Home learning innovation supports access to education during the pandemic

“I love coming here to play with my friends and to draw pictures in my book.”

By Abel Asiimwe, Hussein Senkanja, Hassan Bamwenda, Ally Kamihanda
home learning, early learning, ECD, early childhood development, COVID-19, children, boys, girls
UNICEF Uganda/2022
04 March 2022

Musa Sserwanjja, 61, from Kyabaduuma Village, Kalonga Sub-County in Mubende District is a father of six children and three grandchildren. In his community, Sserwanjja is among the parents/caregivers that desire the best for his children and puts their education first. But his hopes were almost crushed by the prolonged COVID-19 school closures from March 2020 to March 2022. 

To support continued learning then, Uganda Muslim Supreme Council (UMSC) with support from UNICEF put in place home based learning as an alternative intervention in the districts of Mubende, Kikuube and Kasese. The home learning activities were conducted by trained Early Childhood Development (ECD) teachers, caregivers, parenting groups at designated homes while observing the national COVID-19 Standard Operating Procedures (SOPs) and integrated with radio programming. 

“The lockdown affected us a lot. The children had waited for long to return back to schools, and this had encouraged redundance of children as it is hard to keep them at home which is risky! The schools help to keep children safe… I was happy that home learning was being considered in our village,”

Musa Sserwanjja.

Sserwanjja was pleased with the good news that Uganda Muslim Supreme Council (UMSC) in collaboration with UNICEF was going to support home-based learning for Early Childhood Development (ECD) targeting children aged 3-5 years and quickly embraced this chance for his children to access learning during COVID-19 lockdown. Feeling motivated, Musa was happy to participate in the mobilization exercise for the children around his village to start home learning. 

home learning, early learning, ECD, early childhood development, COVID-19, children, boys, girls
UNICEF Uganda/2022

The concept of home learning

Home learning is conducted through established home learning centres, home visits and interactive radio talk shows. UMSC sought permission from local leaders and parents/caregivers after sensitizing them on benefits of home learning during COVID-19. Homes with eligible children were mapped and number of children established per village and clusters based on sub-county. Parents/caregivers in a locality agreed on one of the homes to host the home learning sessions after considering available space, sanitation facilities, safety of children, accessibility, and ability to observe COVID-19 SOPs. Upon approval of a host for home learning, children attended learning sessions for three days in a week from 8 a.m. to noon and children engaged in reading and writing, telling stories, singing, and playing activities.

“Each day has a schedule as per scheme of work, we start with games and physical exercises to stimulate the mind before joining the class to learn how to read and write and end the day with outdoor activities like skipping the rope, playing football and telling stories,” said Kamugisha Didas,

ECD teacher, Nsozi, Kyangwali. 

In addition to the routine session, the ECD teachers also conduct weekly home visits for discussions with parents and caregivers on the progress of their children’s’ learning experiences.
 
“We conduct home visits to sensitize both parents/caregivers and children on the importance of play-based learning and training parents/caregivers on Key Family Care Practices (KFCP) and teach them on how to make play materials such as balls and swings at home using local resources,” asserted Bananuka Kuraishi, ECD teacher, Kyabaduuma ECD cluster.

During COVID-19 lockdown, home learning provided a platform for the children to continue learning, interact and play with their peers. 

“I love coming here to play with my friends and to draw pictures in my book,” confirmed Pupil at Nsozi home learning centre, Kyangwali, Kikuube District. 

“My family allowed parents to bring children to our home.

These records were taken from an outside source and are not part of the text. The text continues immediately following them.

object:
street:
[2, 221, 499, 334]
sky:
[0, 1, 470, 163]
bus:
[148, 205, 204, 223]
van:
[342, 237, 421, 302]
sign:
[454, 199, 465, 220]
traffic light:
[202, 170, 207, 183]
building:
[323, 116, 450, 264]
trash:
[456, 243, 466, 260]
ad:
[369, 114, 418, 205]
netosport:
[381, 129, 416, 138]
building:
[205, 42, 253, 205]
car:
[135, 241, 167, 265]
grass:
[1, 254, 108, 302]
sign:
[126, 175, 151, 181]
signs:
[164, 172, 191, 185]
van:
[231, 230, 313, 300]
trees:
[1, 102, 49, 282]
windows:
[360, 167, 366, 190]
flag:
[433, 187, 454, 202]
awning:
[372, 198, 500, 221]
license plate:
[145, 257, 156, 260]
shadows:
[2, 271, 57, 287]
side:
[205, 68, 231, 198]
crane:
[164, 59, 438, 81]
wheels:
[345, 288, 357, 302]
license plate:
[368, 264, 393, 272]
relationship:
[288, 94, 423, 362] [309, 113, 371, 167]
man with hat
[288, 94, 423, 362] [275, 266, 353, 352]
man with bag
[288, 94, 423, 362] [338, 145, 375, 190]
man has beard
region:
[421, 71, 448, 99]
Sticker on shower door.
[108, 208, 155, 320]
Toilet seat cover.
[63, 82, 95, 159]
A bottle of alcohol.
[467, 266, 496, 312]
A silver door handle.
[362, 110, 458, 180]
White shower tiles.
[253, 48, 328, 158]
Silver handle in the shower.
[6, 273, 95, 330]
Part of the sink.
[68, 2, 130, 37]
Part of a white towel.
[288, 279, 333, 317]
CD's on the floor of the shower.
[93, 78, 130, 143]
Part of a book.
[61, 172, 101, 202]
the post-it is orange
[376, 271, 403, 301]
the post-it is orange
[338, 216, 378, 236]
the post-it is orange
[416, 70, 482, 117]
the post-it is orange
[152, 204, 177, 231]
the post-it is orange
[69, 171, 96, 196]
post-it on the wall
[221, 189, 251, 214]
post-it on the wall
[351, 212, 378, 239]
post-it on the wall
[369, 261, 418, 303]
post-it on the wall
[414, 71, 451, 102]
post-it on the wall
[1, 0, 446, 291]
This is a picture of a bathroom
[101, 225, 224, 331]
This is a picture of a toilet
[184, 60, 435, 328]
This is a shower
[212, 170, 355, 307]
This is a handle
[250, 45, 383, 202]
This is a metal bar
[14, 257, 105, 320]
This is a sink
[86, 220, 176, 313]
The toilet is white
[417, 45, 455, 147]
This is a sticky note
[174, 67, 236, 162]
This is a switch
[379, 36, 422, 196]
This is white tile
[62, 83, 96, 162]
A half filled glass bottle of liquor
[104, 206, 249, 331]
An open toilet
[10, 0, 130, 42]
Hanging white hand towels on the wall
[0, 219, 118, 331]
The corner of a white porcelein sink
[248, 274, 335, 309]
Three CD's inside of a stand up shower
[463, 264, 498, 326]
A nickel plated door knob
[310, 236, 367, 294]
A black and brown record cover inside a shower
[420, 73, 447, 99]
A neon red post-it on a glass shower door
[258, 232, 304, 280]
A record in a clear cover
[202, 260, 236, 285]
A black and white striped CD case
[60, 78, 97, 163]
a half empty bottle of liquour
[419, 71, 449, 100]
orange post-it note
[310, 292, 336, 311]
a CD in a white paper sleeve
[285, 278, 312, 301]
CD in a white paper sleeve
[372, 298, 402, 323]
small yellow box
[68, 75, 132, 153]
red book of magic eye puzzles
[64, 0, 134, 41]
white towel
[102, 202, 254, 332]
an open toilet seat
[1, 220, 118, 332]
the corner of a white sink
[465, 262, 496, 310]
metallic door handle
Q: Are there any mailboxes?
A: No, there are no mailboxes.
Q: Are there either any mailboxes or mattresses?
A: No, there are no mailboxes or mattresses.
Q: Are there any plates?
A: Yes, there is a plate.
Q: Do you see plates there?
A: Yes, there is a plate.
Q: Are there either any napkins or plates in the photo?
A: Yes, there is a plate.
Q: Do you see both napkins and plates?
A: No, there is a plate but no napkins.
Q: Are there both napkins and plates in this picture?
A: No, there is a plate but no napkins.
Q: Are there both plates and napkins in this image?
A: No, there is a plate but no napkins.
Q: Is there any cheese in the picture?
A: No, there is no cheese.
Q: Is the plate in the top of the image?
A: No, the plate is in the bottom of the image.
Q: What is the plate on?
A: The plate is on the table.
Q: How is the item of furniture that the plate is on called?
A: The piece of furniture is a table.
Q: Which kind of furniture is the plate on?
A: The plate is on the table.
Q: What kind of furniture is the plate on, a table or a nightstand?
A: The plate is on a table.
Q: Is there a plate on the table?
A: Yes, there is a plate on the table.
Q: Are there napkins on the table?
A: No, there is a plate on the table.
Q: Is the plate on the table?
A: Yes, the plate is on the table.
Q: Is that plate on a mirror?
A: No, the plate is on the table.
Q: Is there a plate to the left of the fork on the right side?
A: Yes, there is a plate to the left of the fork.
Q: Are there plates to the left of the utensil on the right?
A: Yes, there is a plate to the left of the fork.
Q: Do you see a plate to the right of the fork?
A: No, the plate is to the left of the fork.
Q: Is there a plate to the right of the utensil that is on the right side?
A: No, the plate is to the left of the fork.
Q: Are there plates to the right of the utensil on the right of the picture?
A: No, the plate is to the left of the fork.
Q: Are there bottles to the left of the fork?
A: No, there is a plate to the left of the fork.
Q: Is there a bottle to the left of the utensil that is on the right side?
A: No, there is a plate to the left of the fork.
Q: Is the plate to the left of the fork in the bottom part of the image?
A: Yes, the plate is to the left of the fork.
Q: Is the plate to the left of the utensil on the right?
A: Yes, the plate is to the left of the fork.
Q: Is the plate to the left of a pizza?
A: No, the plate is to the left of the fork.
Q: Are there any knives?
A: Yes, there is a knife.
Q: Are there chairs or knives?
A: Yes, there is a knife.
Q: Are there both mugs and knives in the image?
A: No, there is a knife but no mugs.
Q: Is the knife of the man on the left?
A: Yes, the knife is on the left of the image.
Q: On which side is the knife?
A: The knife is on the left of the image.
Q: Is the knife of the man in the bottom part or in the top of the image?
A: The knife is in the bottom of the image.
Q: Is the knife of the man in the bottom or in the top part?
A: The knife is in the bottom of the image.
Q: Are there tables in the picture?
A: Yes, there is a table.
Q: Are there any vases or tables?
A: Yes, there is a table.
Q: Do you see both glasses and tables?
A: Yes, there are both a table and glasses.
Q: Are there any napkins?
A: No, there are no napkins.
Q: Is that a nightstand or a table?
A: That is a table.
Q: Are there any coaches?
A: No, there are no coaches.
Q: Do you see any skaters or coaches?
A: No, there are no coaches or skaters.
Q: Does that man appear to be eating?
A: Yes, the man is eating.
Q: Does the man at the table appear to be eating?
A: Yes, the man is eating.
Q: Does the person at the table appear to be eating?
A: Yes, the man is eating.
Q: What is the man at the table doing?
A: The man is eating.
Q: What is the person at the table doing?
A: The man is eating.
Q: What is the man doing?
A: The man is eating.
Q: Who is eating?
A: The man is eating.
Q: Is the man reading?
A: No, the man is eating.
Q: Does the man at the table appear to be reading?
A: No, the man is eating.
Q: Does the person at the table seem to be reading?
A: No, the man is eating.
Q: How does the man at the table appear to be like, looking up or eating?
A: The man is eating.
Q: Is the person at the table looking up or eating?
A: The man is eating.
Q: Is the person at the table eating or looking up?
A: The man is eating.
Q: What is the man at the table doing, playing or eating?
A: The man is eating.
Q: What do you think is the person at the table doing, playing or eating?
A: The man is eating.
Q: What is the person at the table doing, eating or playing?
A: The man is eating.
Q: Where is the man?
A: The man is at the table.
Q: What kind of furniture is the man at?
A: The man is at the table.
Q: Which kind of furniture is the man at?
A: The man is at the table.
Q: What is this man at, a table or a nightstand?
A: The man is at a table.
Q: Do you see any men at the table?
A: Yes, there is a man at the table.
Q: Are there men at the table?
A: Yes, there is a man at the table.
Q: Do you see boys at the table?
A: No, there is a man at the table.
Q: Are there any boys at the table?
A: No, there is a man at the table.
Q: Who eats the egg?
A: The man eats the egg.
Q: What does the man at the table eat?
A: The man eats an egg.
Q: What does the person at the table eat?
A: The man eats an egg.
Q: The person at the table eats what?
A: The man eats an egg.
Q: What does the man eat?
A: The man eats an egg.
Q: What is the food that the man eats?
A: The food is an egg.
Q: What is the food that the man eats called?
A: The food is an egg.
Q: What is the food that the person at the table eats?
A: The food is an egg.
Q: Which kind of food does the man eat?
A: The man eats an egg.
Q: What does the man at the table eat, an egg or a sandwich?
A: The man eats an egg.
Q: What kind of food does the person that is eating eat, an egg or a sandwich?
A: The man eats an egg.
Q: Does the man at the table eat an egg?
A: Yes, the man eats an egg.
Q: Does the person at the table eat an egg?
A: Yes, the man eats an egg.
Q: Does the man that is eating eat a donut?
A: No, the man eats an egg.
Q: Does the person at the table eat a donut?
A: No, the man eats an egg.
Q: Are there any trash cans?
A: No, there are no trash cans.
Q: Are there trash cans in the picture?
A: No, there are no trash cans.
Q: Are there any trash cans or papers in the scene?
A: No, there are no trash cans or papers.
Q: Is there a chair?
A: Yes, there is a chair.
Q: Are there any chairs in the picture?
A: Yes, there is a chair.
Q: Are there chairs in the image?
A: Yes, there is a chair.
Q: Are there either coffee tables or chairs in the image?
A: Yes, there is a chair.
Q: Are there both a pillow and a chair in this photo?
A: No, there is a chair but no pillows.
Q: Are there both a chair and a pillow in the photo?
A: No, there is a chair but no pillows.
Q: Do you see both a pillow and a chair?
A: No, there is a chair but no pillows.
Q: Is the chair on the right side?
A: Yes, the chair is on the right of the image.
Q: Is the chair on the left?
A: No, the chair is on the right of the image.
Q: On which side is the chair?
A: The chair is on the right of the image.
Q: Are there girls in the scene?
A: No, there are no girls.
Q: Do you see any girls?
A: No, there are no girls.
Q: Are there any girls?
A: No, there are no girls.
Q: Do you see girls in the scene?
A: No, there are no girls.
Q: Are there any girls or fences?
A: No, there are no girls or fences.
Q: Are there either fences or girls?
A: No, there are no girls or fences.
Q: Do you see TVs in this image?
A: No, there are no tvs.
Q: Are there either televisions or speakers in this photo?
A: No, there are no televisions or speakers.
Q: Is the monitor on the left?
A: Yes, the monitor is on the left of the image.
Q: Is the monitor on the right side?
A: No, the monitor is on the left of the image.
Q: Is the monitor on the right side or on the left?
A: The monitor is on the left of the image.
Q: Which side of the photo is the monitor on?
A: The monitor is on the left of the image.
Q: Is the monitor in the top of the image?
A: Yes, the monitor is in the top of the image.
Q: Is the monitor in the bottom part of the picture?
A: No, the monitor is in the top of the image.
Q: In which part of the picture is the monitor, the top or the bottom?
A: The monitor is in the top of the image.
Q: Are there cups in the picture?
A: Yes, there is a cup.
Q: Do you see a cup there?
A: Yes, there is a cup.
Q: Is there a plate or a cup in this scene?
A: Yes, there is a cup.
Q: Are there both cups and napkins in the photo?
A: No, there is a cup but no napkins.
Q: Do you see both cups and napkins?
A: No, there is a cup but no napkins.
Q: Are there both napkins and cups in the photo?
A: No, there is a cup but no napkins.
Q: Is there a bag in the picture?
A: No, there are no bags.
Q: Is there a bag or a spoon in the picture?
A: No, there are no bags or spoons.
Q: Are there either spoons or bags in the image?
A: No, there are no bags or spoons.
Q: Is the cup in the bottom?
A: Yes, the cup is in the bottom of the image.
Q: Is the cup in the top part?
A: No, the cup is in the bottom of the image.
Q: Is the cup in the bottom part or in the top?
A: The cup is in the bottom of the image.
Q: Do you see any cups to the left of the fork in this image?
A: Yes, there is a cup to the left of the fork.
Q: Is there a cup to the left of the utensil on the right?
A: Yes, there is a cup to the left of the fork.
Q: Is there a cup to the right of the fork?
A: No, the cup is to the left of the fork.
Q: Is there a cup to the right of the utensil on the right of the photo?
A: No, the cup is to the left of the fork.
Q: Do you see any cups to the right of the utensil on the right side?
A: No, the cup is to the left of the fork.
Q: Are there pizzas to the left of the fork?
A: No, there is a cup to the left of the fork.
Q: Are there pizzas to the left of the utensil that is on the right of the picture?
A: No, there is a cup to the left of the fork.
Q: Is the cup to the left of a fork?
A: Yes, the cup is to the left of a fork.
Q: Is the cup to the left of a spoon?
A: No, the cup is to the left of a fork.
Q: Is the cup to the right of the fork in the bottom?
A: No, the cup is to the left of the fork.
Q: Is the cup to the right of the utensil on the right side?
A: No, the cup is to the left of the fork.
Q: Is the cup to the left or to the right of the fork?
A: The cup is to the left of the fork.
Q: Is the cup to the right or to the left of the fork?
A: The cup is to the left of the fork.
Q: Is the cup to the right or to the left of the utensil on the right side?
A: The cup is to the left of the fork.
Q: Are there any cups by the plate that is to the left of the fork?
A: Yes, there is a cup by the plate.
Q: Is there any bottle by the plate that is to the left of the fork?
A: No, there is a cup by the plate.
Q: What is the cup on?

I see no problem with this initiative, and it has benefited our children. My sister who is enrolled in home learning here has improved in interacting with fellow children, can now sing and has learnt some English words. I am also happy to see the children play and sing, I enjoy it,” Brendah Nyakato, Nsozi village, Kyangwali, Kikuube District.

With funding from the Swedish National Committee for UNICEF, the UMSC and UNICEF partnership in the 3 districts of Kasese, Kikuube and Mubende reached 4068 (2,103 Females and 1,965 Males) children through the home learning initiative and 946 households visited to educate children on parenting and play-based learning.